Apreté a Lucinda contra mí sin soltar el papel con los granos, y hundí su rostro en mi falda para que no fuese testigo de lo que se desvelaba ante nuestros ojos. Jack se acercó a nosotros, aunque tampoco sabía cómo reaccionar.
Y sir Jocelyn continuó, como si se tratase de una práctica común en círculos médicos, científicos, epilépticos o lo que fuese, y al cabo de unos instantes ya había abierto su camiseta, exponiendo su ombligo ante mi vista, la piel bronceada y cubierta de vello. Me tapé el rostro con la mano que no sostenía a Lucinda y lancé un quejido.
—Señora Damage, ¿la estoy poniendo nerviosa?
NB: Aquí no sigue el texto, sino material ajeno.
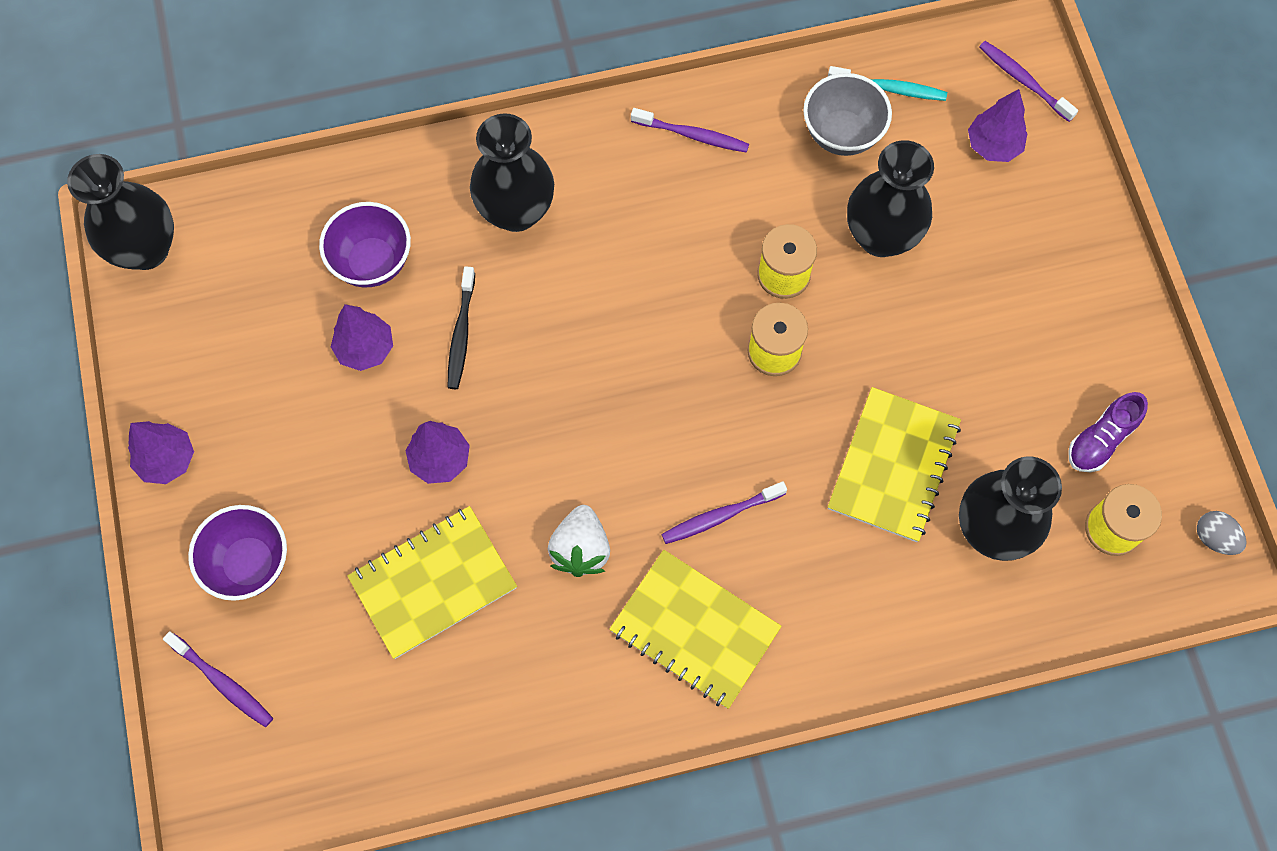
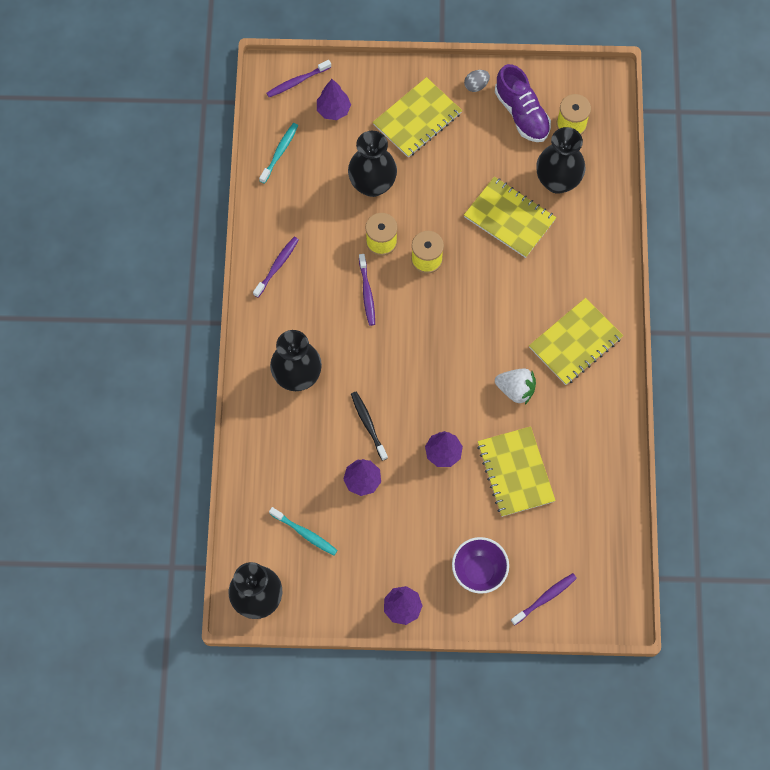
camera: 75 degrees left, 0 degrees up
(261, 288) = (305, 533): none -> turquoise toothbrush
(372, 262) = (307, 465): purple bowl -> none
(461, 334) = (368, 424): black toothbrush -> black toothbrush turned 135 degrees counterclockwise
(720, 516) = (515, 313): purple toothbrush -> purple toothbrush (367, 293)
(841, 134) = (301, 186): grey bowl -> none
(1026, 274) = (417, 119): none -> yellow notebook
(1101, 439) = (521, 113): purple shoe -> purple shoe, size x1.55
(1214, 538) = (588, 79): grey egg -> grey egg (476, 85)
Venga, concédase una mirada.
—¡Pero mi honor, sir Jocelyn!
—¿Su honor, buena señora? ¡Su honor no se verá comprometido por una mirada! Vamos, señora Damage. Dora, si me lo permite. Dora, puede mirar sin perder la virtud. Usted posee una mirada escrutadora que oculta su sabiduría interior. Mire, se lo suplico, y me comprenderá mejor.
No aparté la mano de mis ojos, pero entreabrí los dedos y volví la cabeza hacia él. Bajé la mirada, algo oscurecida por la «uve» que formaban mis dedos, pero seguí apretando a Lucinda contra mi falda. Allí donde sus dedos levantaban la tela de su camiseta, vi una forma azulada algo borrosa, como los rayos de una rueda alrededor de su ombligo.